:: Given problem ::
All the data should come back exactly as it was given.

(Records from a data collection)
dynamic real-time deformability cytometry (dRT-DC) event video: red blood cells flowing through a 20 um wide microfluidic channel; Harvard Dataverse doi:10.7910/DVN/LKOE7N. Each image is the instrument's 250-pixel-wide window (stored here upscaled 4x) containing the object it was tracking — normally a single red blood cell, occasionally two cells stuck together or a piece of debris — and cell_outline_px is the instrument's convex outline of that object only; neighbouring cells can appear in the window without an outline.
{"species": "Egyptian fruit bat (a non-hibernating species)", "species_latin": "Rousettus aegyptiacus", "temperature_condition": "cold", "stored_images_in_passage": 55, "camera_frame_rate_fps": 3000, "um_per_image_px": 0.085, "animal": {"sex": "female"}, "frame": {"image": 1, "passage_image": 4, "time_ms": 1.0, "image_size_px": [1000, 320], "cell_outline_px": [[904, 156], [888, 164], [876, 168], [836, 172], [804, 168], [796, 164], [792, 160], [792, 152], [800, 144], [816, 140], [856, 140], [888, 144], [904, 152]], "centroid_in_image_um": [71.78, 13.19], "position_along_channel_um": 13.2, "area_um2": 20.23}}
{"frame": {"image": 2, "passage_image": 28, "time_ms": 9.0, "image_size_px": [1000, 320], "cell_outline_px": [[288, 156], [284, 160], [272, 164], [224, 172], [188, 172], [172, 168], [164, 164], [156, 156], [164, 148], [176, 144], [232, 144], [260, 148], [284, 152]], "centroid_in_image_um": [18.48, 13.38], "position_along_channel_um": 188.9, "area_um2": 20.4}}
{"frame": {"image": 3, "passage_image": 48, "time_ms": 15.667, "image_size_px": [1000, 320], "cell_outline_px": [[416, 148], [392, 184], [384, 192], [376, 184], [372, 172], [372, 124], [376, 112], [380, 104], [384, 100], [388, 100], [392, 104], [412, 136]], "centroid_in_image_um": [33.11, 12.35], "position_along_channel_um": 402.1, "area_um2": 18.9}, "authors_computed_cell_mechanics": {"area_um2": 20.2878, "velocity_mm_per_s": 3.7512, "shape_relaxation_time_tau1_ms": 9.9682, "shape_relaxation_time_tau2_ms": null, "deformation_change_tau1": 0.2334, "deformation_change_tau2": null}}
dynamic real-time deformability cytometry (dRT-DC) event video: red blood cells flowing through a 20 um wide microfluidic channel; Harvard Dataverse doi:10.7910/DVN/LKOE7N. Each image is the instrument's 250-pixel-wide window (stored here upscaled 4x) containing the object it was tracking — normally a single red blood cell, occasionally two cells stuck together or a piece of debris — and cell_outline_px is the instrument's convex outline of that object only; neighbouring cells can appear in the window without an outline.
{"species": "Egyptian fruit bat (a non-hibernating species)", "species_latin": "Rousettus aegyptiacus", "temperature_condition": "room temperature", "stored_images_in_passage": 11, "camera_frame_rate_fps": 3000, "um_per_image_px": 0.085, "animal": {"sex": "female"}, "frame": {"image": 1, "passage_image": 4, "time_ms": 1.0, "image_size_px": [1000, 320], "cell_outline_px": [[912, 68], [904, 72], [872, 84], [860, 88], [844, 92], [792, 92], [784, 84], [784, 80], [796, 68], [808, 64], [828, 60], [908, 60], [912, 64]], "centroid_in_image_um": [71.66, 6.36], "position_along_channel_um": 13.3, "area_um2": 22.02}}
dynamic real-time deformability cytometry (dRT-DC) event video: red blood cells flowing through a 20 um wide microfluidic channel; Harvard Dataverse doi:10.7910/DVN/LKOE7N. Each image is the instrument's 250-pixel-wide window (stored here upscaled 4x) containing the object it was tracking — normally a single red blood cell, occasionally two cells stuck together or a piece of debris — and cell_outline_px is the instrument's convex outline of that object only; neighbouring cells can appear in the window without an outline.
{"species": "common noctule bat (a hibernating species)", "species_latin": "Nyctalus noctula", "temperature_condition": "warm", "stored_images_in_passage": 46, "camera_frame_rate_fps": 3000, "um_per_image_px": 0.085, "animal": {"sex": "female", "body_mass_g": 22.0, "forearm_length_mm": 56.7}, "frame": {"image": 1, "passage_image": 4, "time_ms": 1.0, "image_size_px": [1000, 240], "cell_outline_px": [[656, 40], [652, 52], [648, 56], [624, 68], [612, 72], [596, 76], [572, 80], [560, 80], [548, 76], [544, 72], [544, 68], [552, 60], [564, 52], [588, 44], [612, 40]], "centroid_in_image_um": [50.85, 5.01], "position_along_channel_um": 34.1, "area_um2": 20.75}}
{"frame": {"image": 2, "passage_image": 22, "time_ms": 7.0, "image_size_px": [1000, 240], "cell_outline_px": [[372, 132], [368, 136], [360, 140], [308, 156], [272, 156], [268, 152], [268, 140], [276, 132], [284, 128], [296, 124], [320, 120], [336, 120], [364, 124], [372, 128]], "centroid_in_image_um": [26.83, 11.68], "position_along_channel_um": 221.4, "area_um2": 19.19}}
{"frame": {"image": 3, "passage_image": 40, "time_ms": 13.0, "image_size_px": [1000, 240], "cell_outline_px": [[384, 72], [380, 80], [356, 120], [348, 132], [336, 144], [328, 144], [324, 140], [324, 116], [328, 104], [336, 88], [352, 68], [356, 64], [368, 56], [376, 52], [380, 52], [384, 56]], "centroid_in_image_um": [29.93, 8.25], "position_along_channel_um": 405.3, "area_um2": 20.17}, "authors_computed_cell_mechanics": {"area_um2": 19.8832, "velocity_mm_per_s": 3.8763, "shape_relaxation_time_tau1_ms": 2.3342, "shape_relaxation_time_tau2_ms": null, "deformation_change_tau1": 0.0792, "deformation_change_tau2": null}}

:: The reply ::
dynamic real-time deformability cytometry (dRT-DC) event video: red blood cells flowing through a 20 um wide microfluidic channel; Harvard Dataverse doi:10.7910/DVN/LKOE7N. Each image is the instrument's 250-pixel-wide window (stored here upscaled 4x) containing the object it was tracking — normally a single red blood cell, occasionally two cells stuck together or a piece of debris — and cell_outline_px is the instrument's convex outline of that object only; neighbouring cells can appear in the window without an outline.
{"species": "Egyptian fruit bat (a non-hibernating species)", "species_latin": "Rousettus aegyptiacus", "temperature_condition": "cold", "stored_images_in_passage": 55, "camera_frame_rate_fps": 3000, "um_per_image_px": 0.085, "animal": {"sex": "female"}, "frame": {"image": 1, "passage_image": 4, "time_ms": 1.0, "image_size_px": [1000, 320], "cell_outline_px": [[904, 156], [888, 164], [876, 168], [836, 172], [804, 168], [796, 164], [792, 160], [792, 152], [800, 144], [816, 140], [856, 140], [888, 144], [904, 152]], "centroid_in_image_um": [71.78, 13.19], "position_along_channel_um": 13.2, "area_um2": 20.23}}
{"frame": {"image": 2, "passage_image": 28, "time_ms": 9.0, "image_size_px": [1000, 320], "cell_outline_px": [[288, 156], [284, 160], [272, 164], [224, 172], [188, 172], [172, 168], [164, 164], [156, 156], [164, 148], [176, 144], [232, 144], [260, 148], [284, 152]], "centroid_in_image_um": [18.48, 13.38], "position_along_channel_um": 188.9, "area_um2": 20.4}}
{"frame": {"image": 3, "passage_image": 48, "time_ms": 15.667, "image_size_px": [1000, 320], "cell_outline_px": [[416, 148], [392, 184], [384, 192], [376, 184], [372, 172], [372, 124], [376, 112], [380, 104], [384, 100], [388, 100], [392, 104], [412, 136]], "centroid_in_image_um": [33.11, 12.35], "position_along_channel_um": 402.1, "area_um2": 18.9}, "authors_computed_cell_mechanics": {"area_um2": 20.2878, "velocity_mm_per_s": 3.7512, "shape_relaxation_time_tau1_ms": 9.9682, "shape_relaxation_time_tau2_ms": null, "deformation_change_tau1": 0.2334, "deformation_change_tau2": null}}
dynamic real-time deformability cytometry (dRT-DC) event video: red blood cells flowing through a 20 um wide microfluidic channel; Harvard Dataverse doi:10.7910/DVN/LKOE7N. Each image is the instrument's 250-pixel-wide window (stored here upscaled 4x) containing the object it was tracking — normally a single red blood cell, occasionally two cells stuck together or a piece of debris — and cell_outline_px is the instrument's convex outline of that object only; neighbouring cells can appear in the window without an outline.
{"species": "Egyptian fruit bat (a non-hibernating species)", "species_latin": "Rousettus aegyptiacus", "temperature_condition": "room temperature", "stored_images_in_passage": 11, "camera_frame_rate_fps": 3000, "um_per_image_px": 0.085, "animal": {"sex": "female"}, "frame": {"image": 1, "passage_image": 4, "time_ms": 1.0, "image_size_px": [1000, 320], "cell_outline_px": [[912, 68], [904, 72], [872, 84], [860, 88], [844, 92], [792, 92], [784, 84], [784, 80], [796, 68], [808, 64], [828, 60], [908, 60], [912, 64]], "centroid_in_image_um": [71.66, 6.36], "position_along_channel_um": 13.3, "area_um2": 22.02}}
dynamic real-time deformability cytometry (dRT-DC) event video: red blood cells flowing through a 20 um wide microfluidic channel; Harvard Dataverse doi:10.7910/DVN/LKOE7N. Each image is the instrument's 250-pixel-wide window (stored here upscaled 4x) containing the object it was tracking — normally a single red blood cell, occasionally two cells stuck together or a piece of debris — and cell_outline_px is the instrument's convex outline of that object only; neighbouring cells can appear in the window without an outline.
{"species": "common noctule bat (a hibernating species)", "species_latin": "Nyctalus noctula", "temperature_condition": "warm", "stored_images_in_passage": 46, "camera_frame_rate_fps": 3000, "um_per_image_px": 0.085, "animal": {"sex": "female", "body_mass_g": 22.0, "forearm_length_mm": 56.7}, "frame": {"image": 1, "passage_image": 4, "time_ms": 1.0, "image_size_px": [1000, 240], "cell_outline_px": [[656, 40], [652, 52], [648, 56], [624, 68], [612, 72], [596, 76], [572, 80], [560, 80], [548, 76], [544, 72], [544, 68], [552, 60], [564, 52], [588, 44], [612, 40]], "centroid_in_image_um": [50.85, 5.01], "position_along_channel_um": 34.1, "area_um2": 20.75}}
{"frame": {"image": 2, "passage_image": 22, "time_ms": 7.0, "image_size_px": [1000, 240], "cell_outline_px": [[372, 132], [368, 136], [360, 140], [308, 156], [272, 156], [268, 152], [268, 140], [276, 132], [284, 128], [296, 124], [320, 120], [336, 120], [364, 124], [372, 128]], "centroid_in_image_um": [26.83, 11.68], "position_along_channel_um": 221.4, "area_um2": 19.19}}
{"frame": {"image": 3, "passage_image": 40, "time_ms": 13.0, "image_size_px": [1000, 240], "cell_outline_px": [[384, 72], [380, 80], [356, 120], [348, 132], [336, 144], [328, 144], [324, 140], [324, 116], [328, 104], [336, 88], [352, 68], [356, 64], [368, 56], [376, 52], [380, 52], [384, 56]], "centroid_in_image_um": [29.93, 8.25], "position_along_channel_um": 405.3, "area_um2": 20.17}, "authors_computed_cell_mechanics": {"area_um2": 19.8832, "velocity_mm_per_s": 3.8763, "shape_relaxation_time_tau1_ms": 2.3342, "shape_relaxation_time_tau2_ms": null, "deformation_change_tau1": 0.0792, "deformation_change_tau2": null}}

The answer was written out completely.